そう言って、近くの店の中へと入っていった。



「・・・なんだ」



ショッピングしたかっただけなんだ。デート自体はどうでもよかったってことね。面倒くさいから置いてかれたってことね。あぁ、そうですか、はい、そうですか。



「・・・普通に腹立つ」



私はそのまま思い切り立ち上がると、足を踏み鳴らしながらその場を離れた。


イケメンだからってしていいことと悪いことがある。彼氏いない歴=年齢でも私は一応レディなんだから。あぁ、てかこのくだりいい加減悲しくなってくる。



「勝手にすればいいわ」



私は自販機が側にあるベンチを見つけ、ドカッと座り込んだ。端に座っていたイチャイチャしたバカップルが「いこうぜ」と席を立つ。その後ろ姿に舌を出すと、苛々を抑えられず頭をグシャグシャにした。


なんだか悲しくなってくる。



「なんで怒りの後って悲しみが襲ってくるんだろう。火を水で鎮火して気持ちを鎮めるってことなのかな?」



そんなどうでもいい台詞を口走りながら、目尻を拭う。


喉は乾かないが、飲み物でも買おうと服を探るが、やはり財布は出てこない。それに携帯すらない。ため息をつく。



「こんなとこ・・・くるんじゃなかった」



口に出すと更に悲しくなり、涙が落ちた。





(響様は私を探しているだろうか。戻った方がいいかな、やっぱり。私の勘違いって可能性もある・・し)

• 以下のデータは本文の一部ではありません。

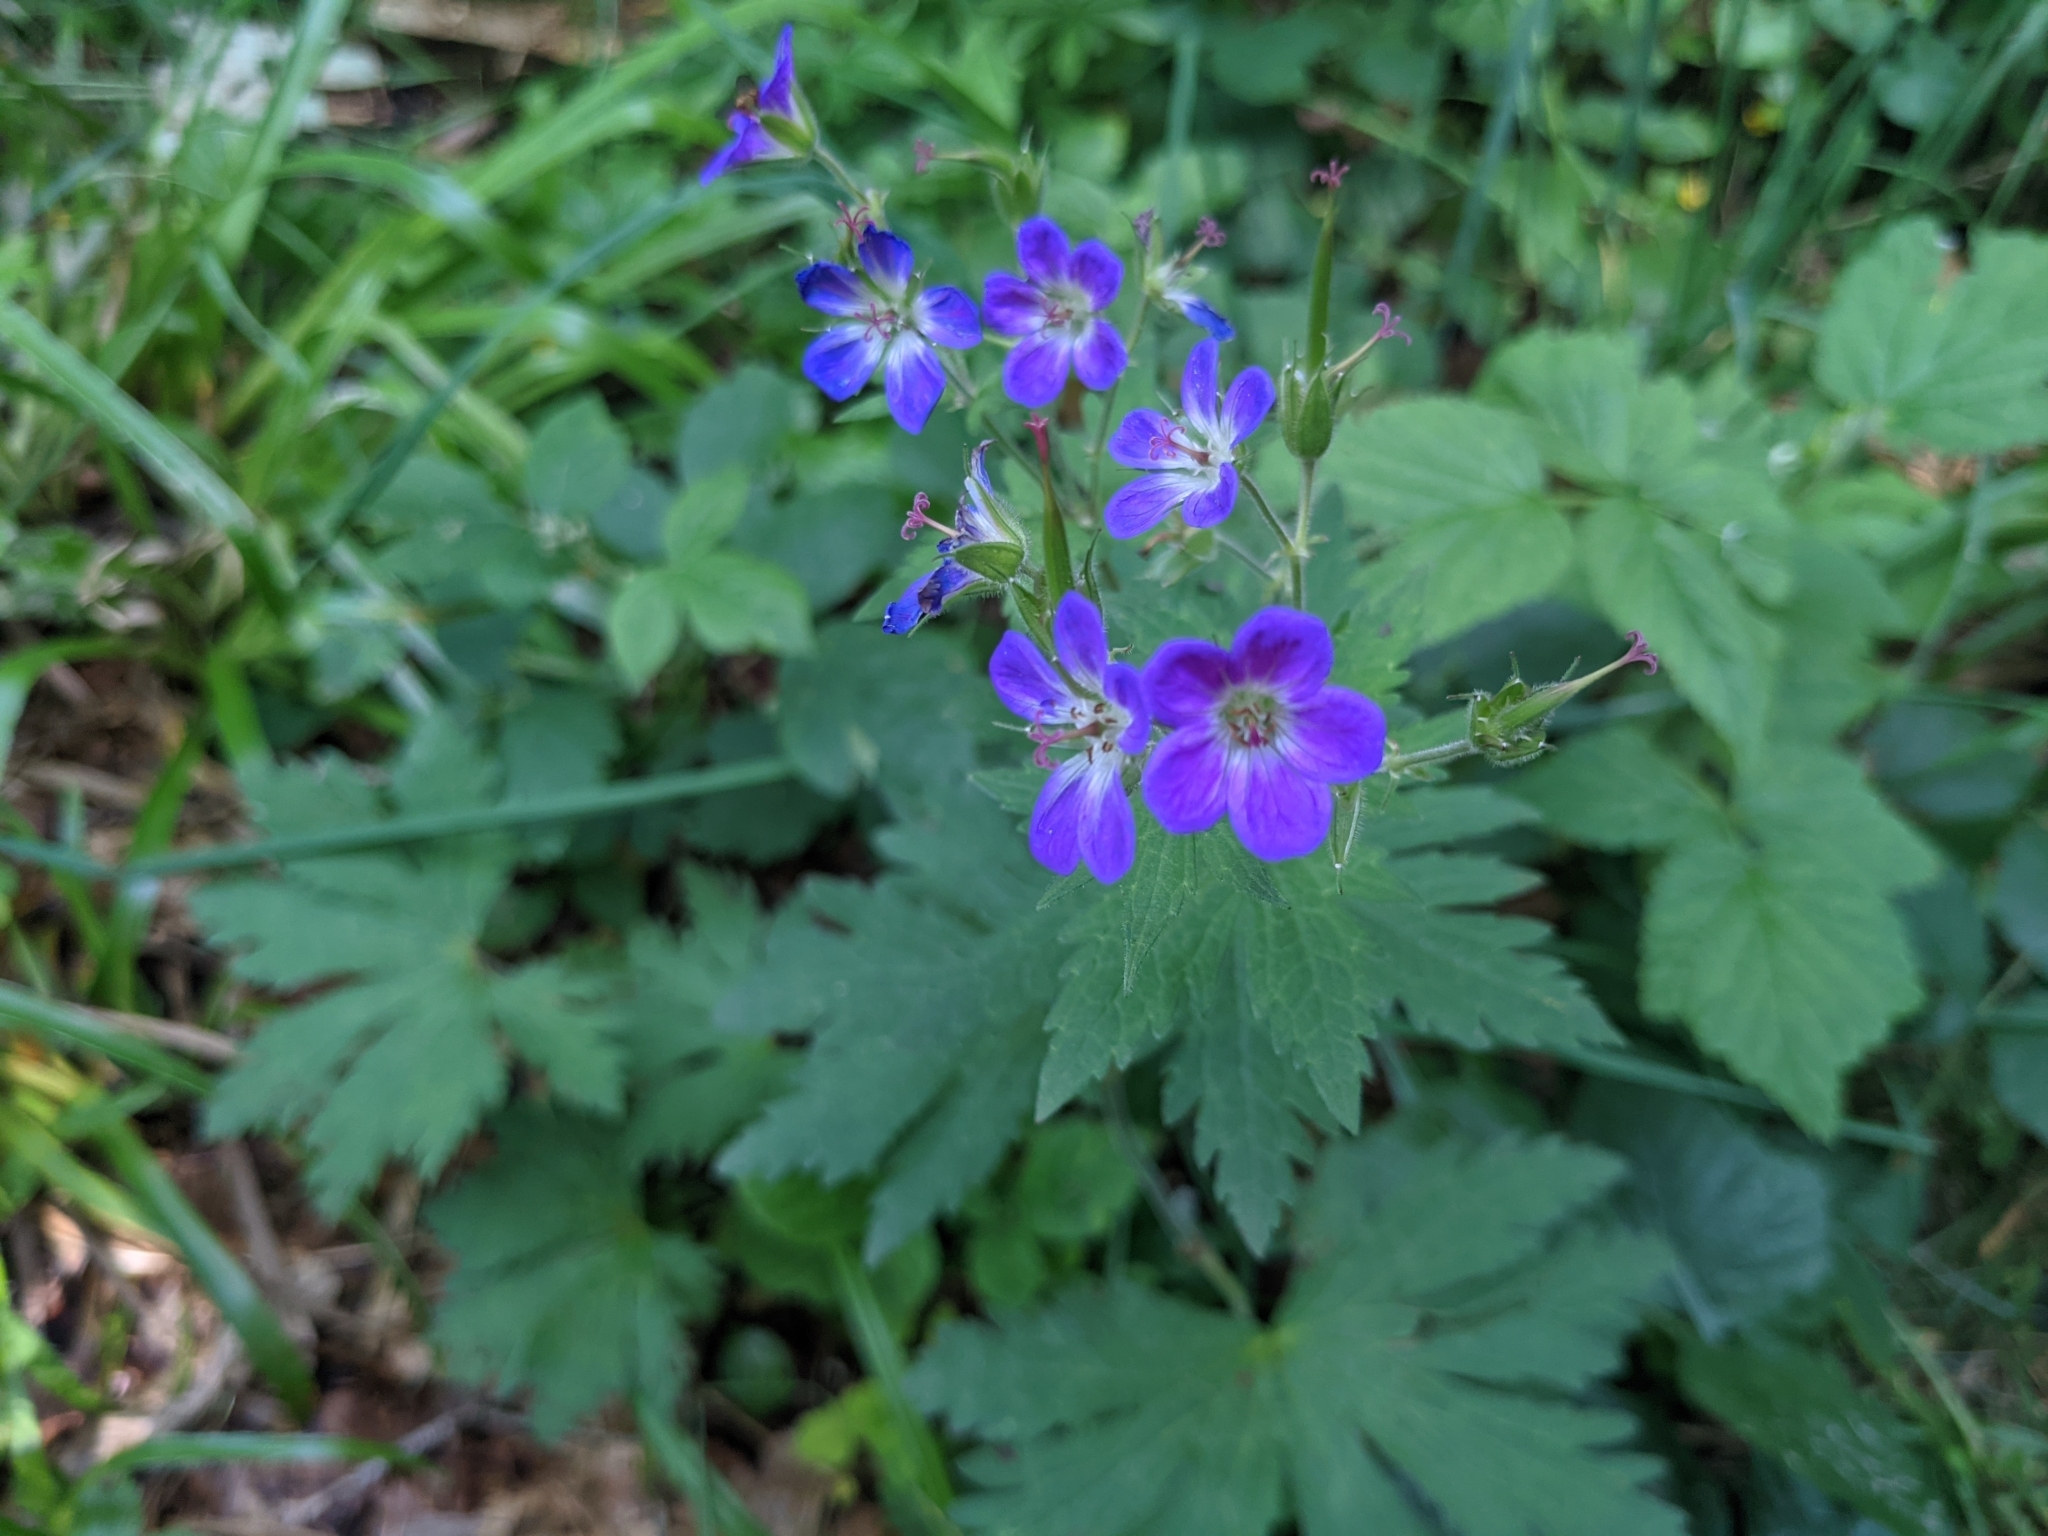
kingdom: Plantae
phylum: Tracheophyta
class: Magnoliopsida
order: Geraniales
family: Geraniaceae
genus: Geranium
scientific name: Geranium sylvaticum
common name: Wood crane's-bill
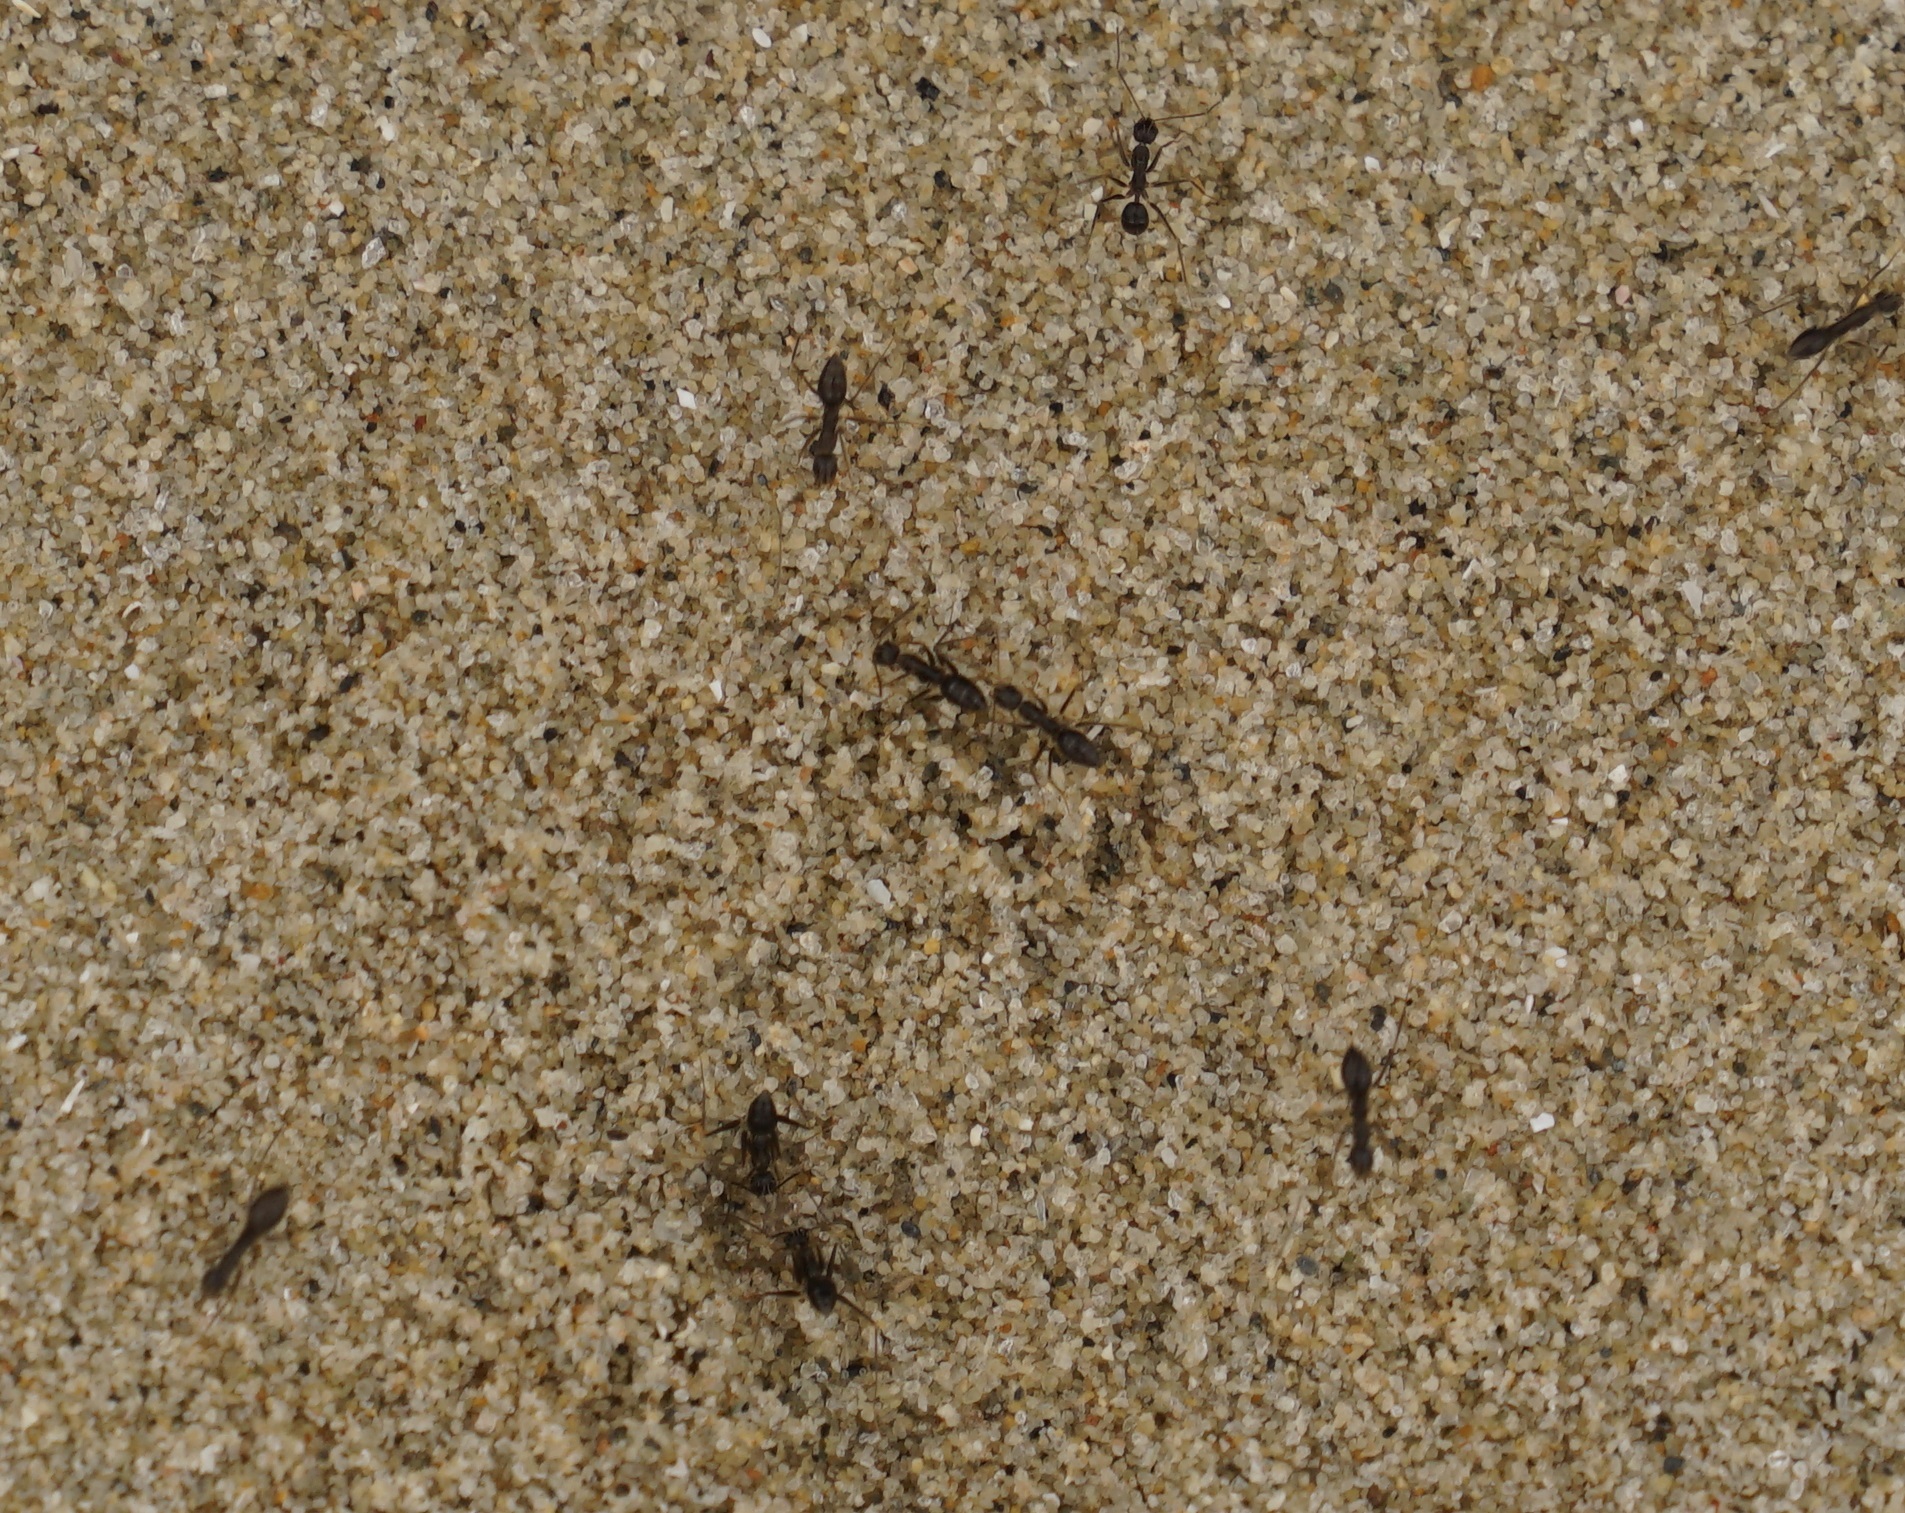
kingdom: Animalia
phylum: Arthropoda
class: Insecta
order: Hymenoptera
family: Formicidae
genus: Paratrechina
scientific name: Paratrechina longicornis
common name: Longhorned crazy ant
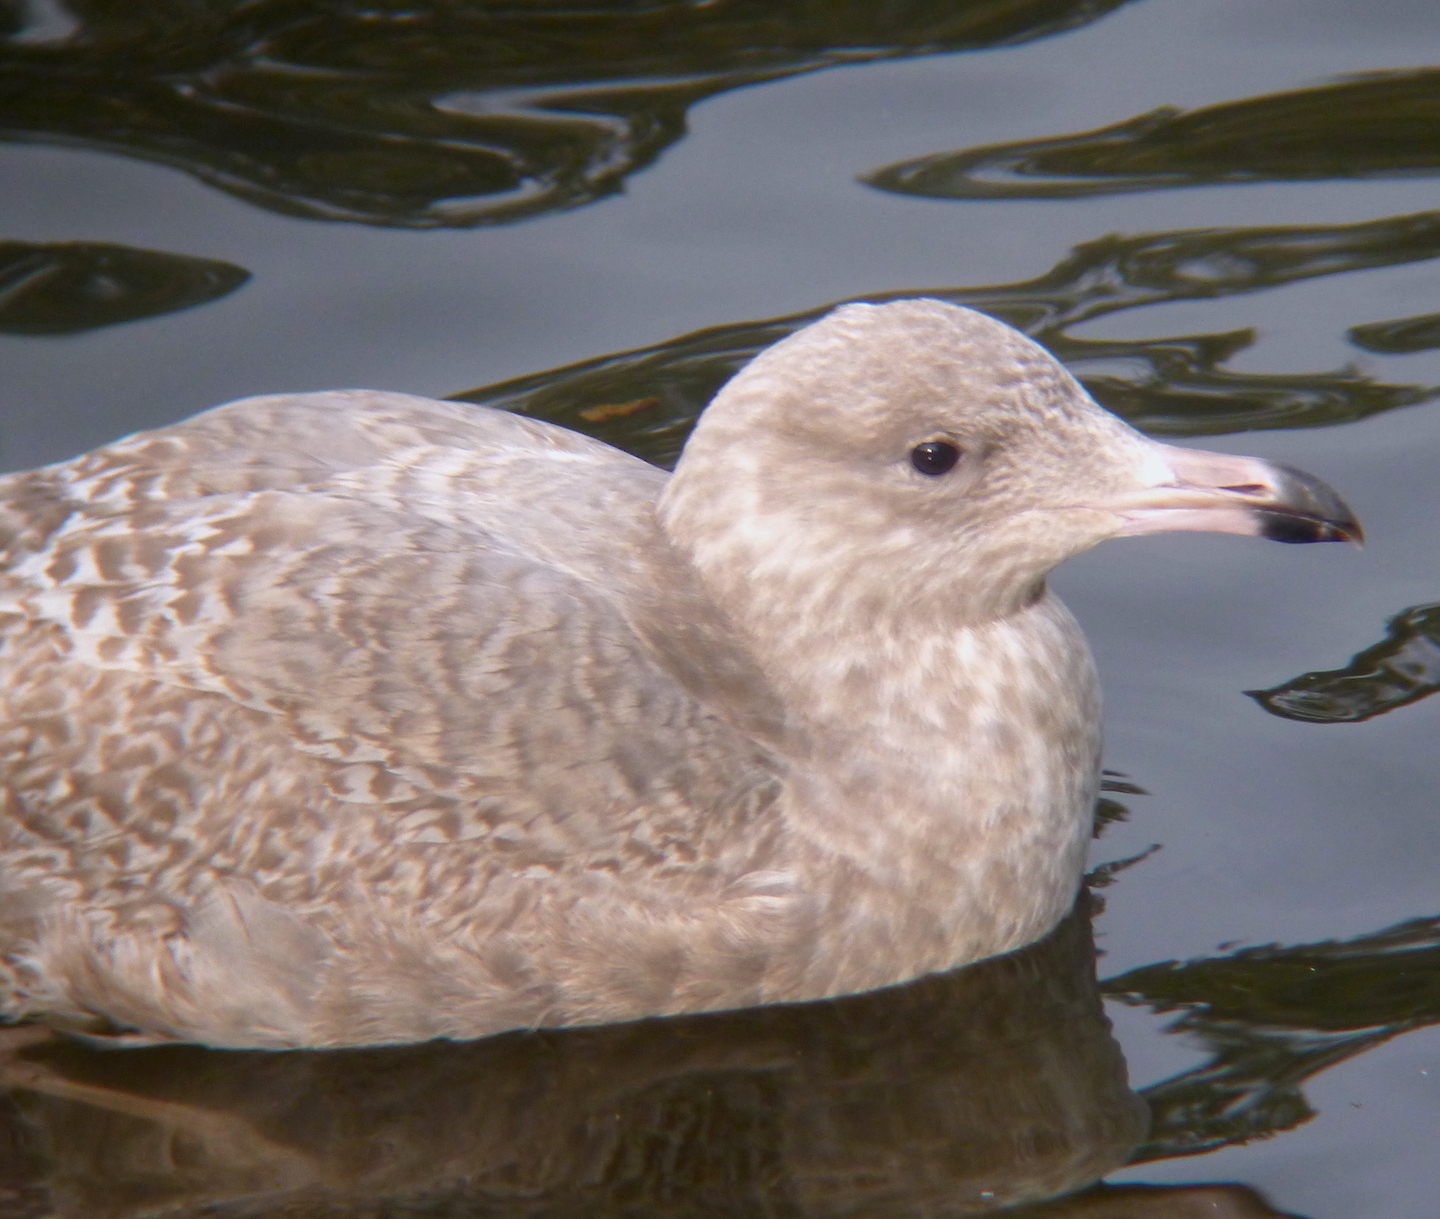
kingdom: Animalia
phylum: Chordata
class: Aves
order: Charadriiformes
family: Laridae
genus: Larus
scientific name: Larus
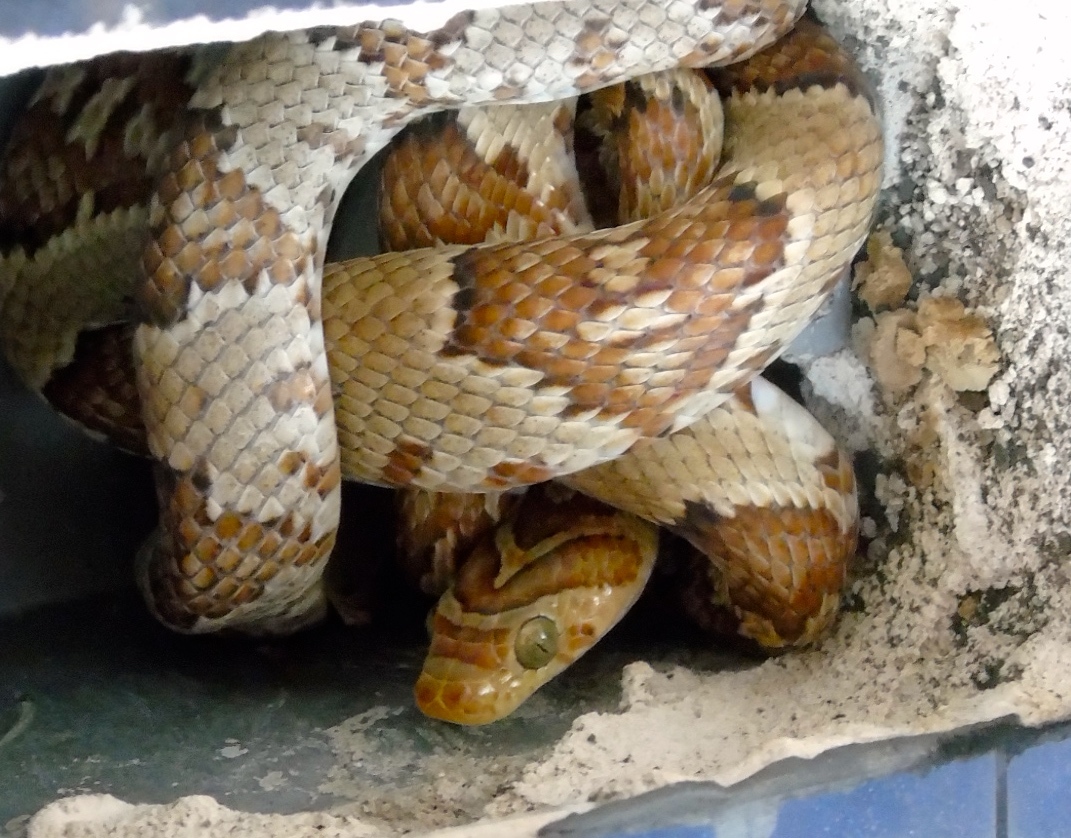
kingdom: Animalia
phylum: Chordata
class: Squamata
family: Colubridae
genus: Trimorphodon
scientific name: Trimorphodon paucimaculatus
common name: Sinaloan lyresnake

重い頭を上げ、立ち上がる。すると何人かの若い男がこちらに近づいてくるのが見えた。



(あー、やばい。これフラグたってるな)



できるだけ下を向いて、早歩きで通り過ぎようとしたとき、「ねぇねぇ」と声をかけられた。



「あのさ–––」



恐る恐る顔を上げようとしたとき、話しかけてきた男が凄い勢いで目の前から飛んでいった。



「え?え?」



周りでテンパっている男たちも次々と飛ばされていく。



「実花っ!」



(えー・・・)



顔を上げると私の前に響様が立ち塞がった。



「お前ら、実花に何をした!」



(いや、まだ、「あのさ」しか話しかけられてない・・・)



心の中で軽くツッコミを入れつつ、男たちの言葉を待つ。最初に吹っ飛んだ男が辛うじて意識があり、震える指で何かを指している。



「そんなハッタリは聞かないぞ」



(いや、もう戦闘不能状態だろ、そいつ)



私が指差した方を向く。男たちの訴えたかったことを理解し、「響様、行きますよー」と手を引いた。


そして意識を朦朧とさせている男に「本当にごめんなさい!忠告ありがとうございます!」と深々と頭を下げた。男は笑顔で親指を立てると、そのまま意識を失った。



「はい、行きましょー」


「ちょっ、まっ、え?」




状況が理解できない響様を引っ張って、その場を離れた。